Single by Cameo

from the album Word Up!
- B-side: "She's Strange"
- Released: 1986
- Genre: Electro-funk; R&B;
- Length: 5:39; 4:20 (7-inch edit);
- Label: Atlanta Artists
- Songwriters: Larry Blackmon; Thomas Jenkins;
- Producer: Larry Blackmon

Cameo singles chronology
| "Word Up!" (1986) | "Candy" (1986) | "Back and Forth" (1987) |

Music video
- "Candy" on YouTube

= Candy (Cameo song) =

"Candy" is a song by the American funk band Cameo, released as the second single from their 1986 album Word Up!. The song features a solo by saxophonist Michael Brecker. "Honey", a reworked version with different lyrics was included on their next album, Machismo.

==Charts==
In America, "Candy" reached number 21 on the Billboard Hot 100 and number 1 on the R&B charts in early 1987, causing Aretha Franklin's "Jimmy Lee" to stop at number 2.

"Candy" also made the Top 10 on the US Dance charts and number 27 in the United Kingdom in late 1986.
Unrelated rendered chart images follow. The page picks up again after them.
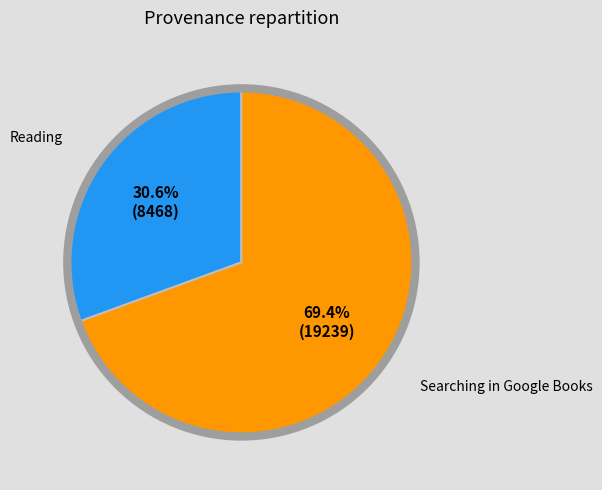

Count the number of slices in the pie.

2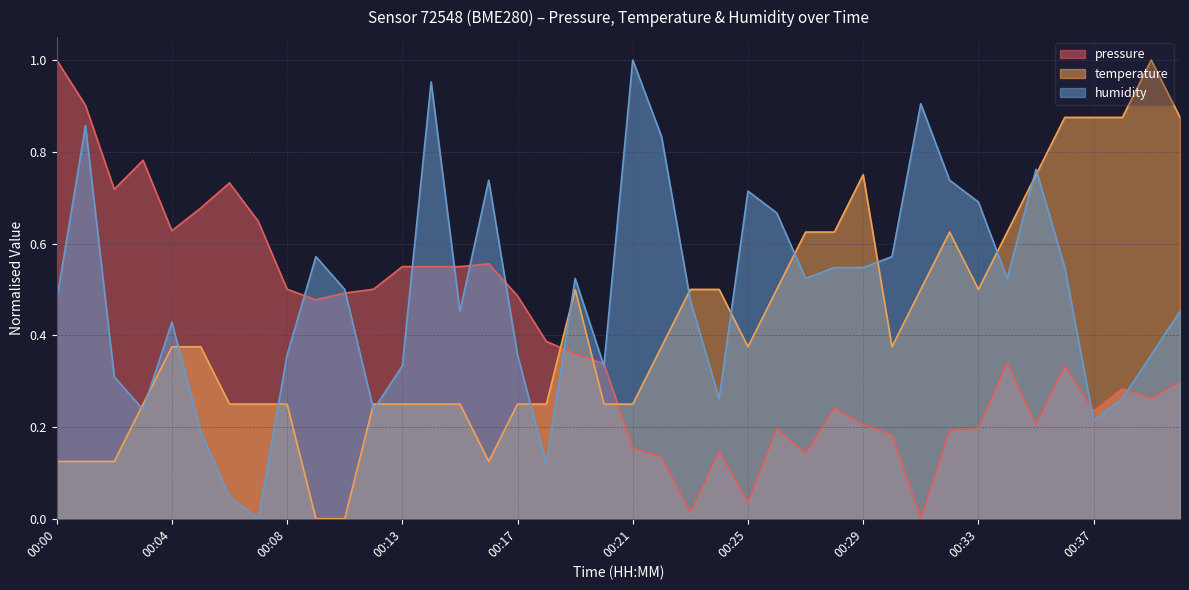

What is the average value of the temperature series?

0.4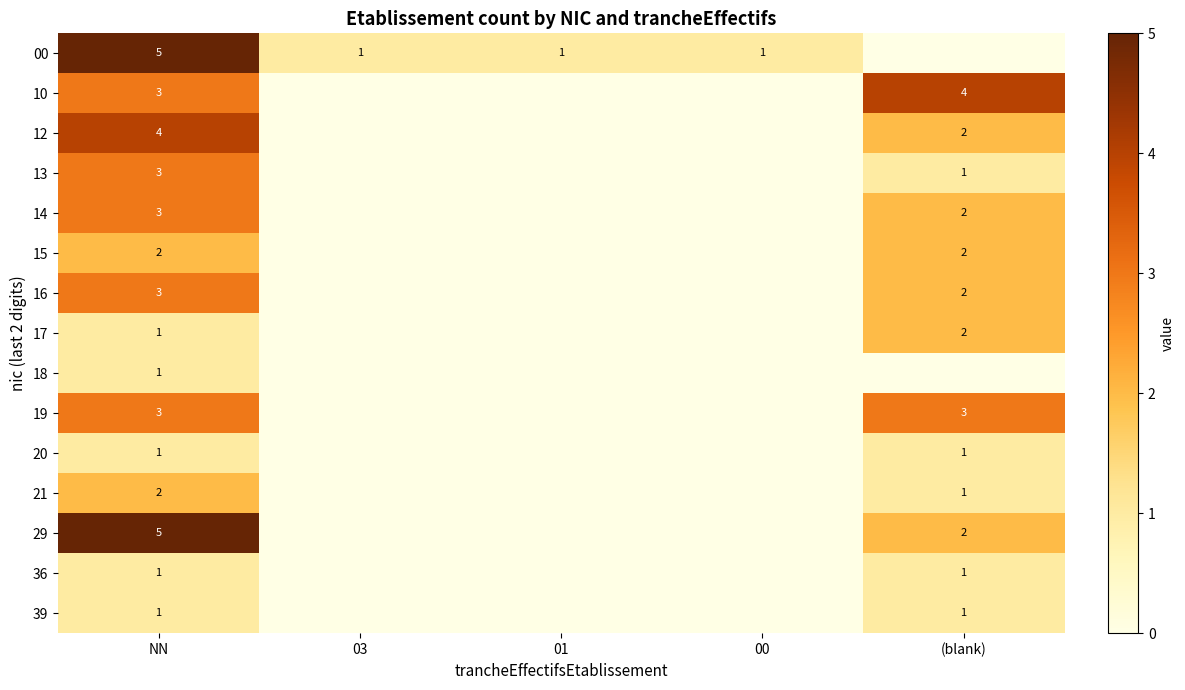

The 10 series shows 3 at NN. True or false?

True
| Chart (1986–1987) | Peak position |
|---|---|
| UK Singles (Official Charts) | 27 |
| US Billboard Hot 100 | 21 |
| US Dance Club Songs (Billboard) | 10 |
| US Hot R&B/Hip-Hop Songs (Billboard) | 1 |

==Certifications==

| Region | Certification | Certified units/sales |
| United Kingdom (BPI) | Silver | 200,000^{‡} |
^{‡} Sales+streaming figures based on certification alone.

==Music video==
The music video, shot on film, was directed by Polish filmmaker Zbigniew Rybczyński. Set against a backdrop of Times Square and various neon signs, the video features a high level of video compositing, with multiple layers of the band members and dancers appearing on screen in varying sizes and depths of field at once.

==Samples==
The song has been sampled by various artists, including Will Smith ("Candy", on his album Big Willie Style) and Mariah Carey ("Loverboy", on the soundtrack to the film Glitter); the latter song would reach #2 on the Billboard Hot 100 in 2001. The Black Eyed Peas sampled it for the song "Ba Bump" from their album Monkey Business. Tichina Arnold sampled the basis for her song "Sweet Love" off her album Soul Free. The song was also sampled by R&B singer Jacquees on his song "Come Thru" which features hip-hop artist Rich Homie Quan. It was also sampled by 8ball & MJG on "Just Like Candy" off the Suave House Records compilation album The Album of the Year. Rapper Snoop Dogg sampled a portion of the song for his 2026 single “Step” featuring Swizz Beatz.

The song's lyrics, "You're giving me a heart attack, It's the kind I like" were interpolated in the New Radicals song "Mother We Just Can't Get Enough" as "You're a heart attack, just the kind I like".